Kafka Streams — a life in production

7 min readMar 1, 2021

There is an exceptionally positive informational background on the Kafka Streams handling. This tool seems attractive because it has detailed documentation, an understandable API, and beautiful architecture. Some of my friends and colleagues use it to develop their systems. So, what happens in real life when these systems go into production?

In this article, I will omit the introduction to Kafka Streams, assuming that the reader is already familiar with it, and will talk about our experience with this library on the example of a highly loaded system.

Briefly about the project

An internal team is working on the Ad Exchange, which helps resell advertising traffic. We have already described the specifics of such tools. As the number of partners among SSP and DSP grows, the load on the exchange servers increases. To increase the value of the exchange itself, we must collect detailed analytics from this traffic. This is where we tried to use Kafka Streams.

MATERIAL SHOWN:
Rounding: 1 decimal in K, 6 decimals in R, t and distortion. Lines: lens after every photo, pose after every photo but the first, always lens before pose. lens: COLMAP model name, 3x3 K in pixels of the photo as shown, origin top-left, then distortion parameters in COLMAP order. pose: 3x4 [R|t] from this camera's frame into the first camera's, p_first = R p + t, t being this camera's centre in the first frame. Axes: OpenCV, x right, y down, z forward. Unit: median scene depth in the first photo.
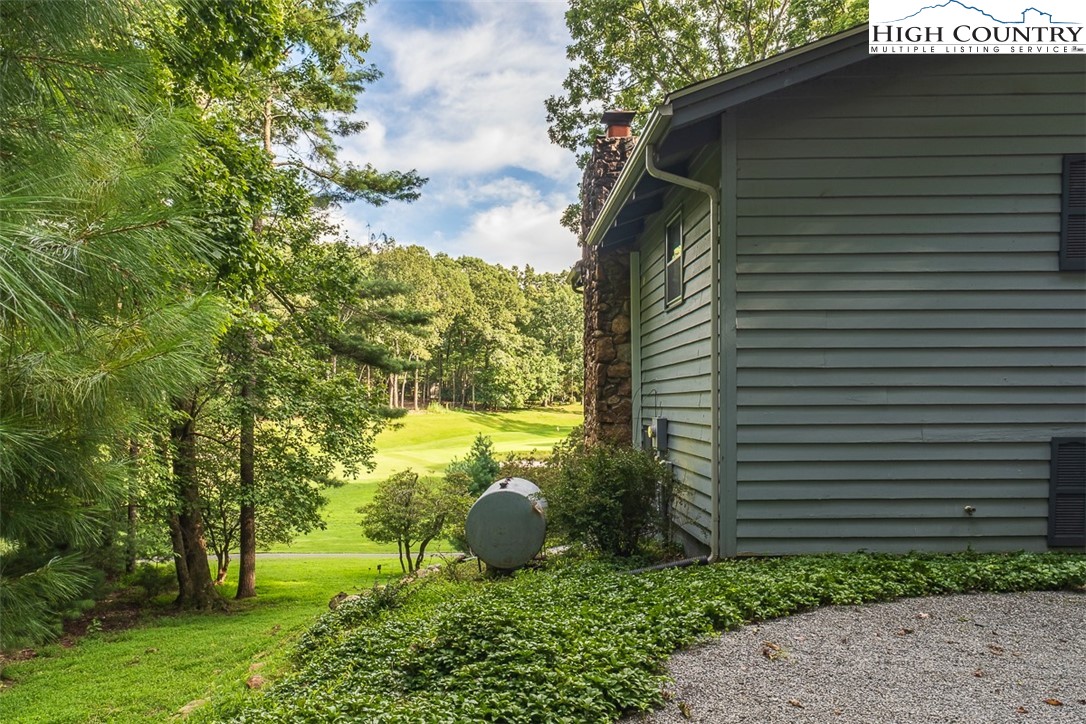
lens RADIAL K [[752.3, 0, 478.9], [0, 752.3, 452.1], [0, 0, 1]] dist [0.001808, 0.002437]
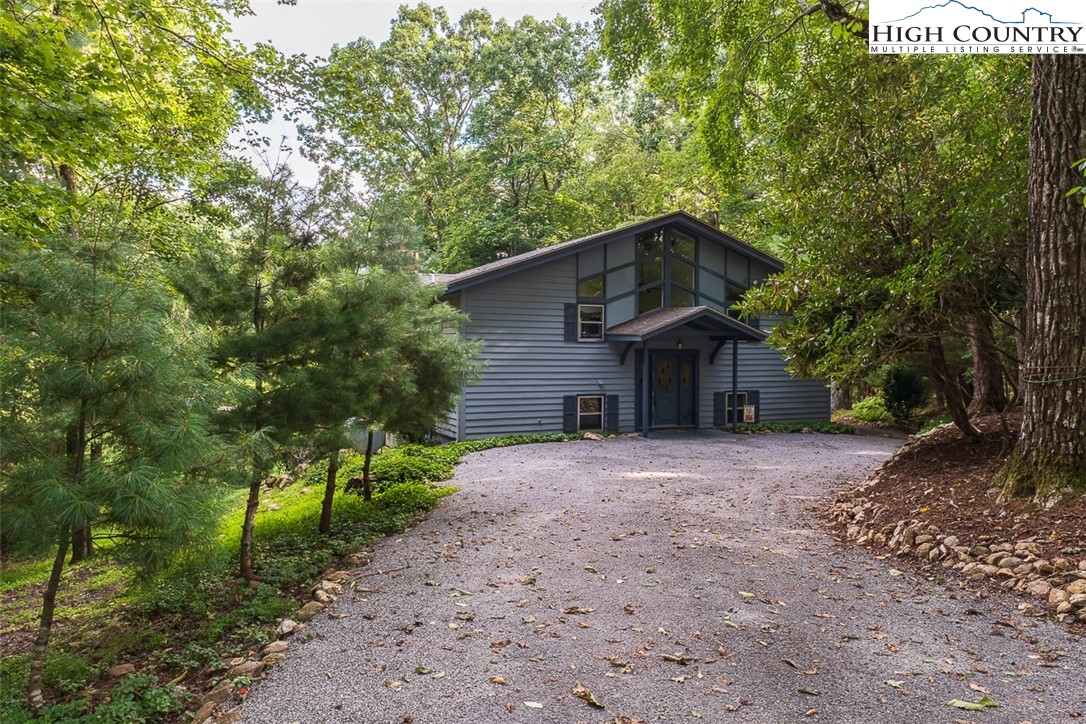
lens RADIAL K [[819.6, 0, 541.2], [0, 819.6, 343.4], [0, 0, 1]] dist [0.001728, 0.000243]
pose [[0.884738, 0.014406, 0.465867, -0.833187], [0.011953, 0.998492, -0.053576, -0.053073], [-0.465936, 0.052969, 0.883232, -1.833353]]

---

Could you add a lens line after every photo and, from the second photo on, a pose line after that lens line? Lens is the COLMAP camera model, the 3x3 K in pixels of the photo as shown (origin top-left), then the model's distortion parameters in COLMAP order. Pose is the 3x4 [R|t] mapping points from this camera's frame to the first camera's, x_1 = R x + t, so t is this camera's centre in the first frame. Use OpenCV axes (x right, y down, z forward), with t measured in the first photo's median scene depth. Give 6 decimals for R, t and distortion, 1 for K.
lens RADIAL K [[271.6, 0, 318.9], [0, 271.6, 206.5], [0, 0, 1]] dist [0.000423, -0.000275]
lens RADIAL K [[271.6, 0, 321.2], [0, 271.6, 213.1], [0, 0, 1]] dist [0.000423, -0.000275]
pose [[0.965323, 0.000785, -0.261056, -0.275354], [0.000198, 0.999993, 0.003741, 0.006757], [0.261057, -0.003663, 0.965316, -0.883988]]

WORK TASK: Could you edit the Kafka Streams article, starting at "There is an" and ending at "go into production?", so that "attractive" is replaced with "appealing"? The records are drawn from a different source than the Kafka Streams article.

TASK SOLUTION:
There is an exceptionally positive informational background on the Kafka Streams handling. This tool seems appealing because it has detailed documentation, an understandable API, and beautiful architecture. Some of my friends and colleagues use it to develop their systems. So, what happens in real life when these systems go into production?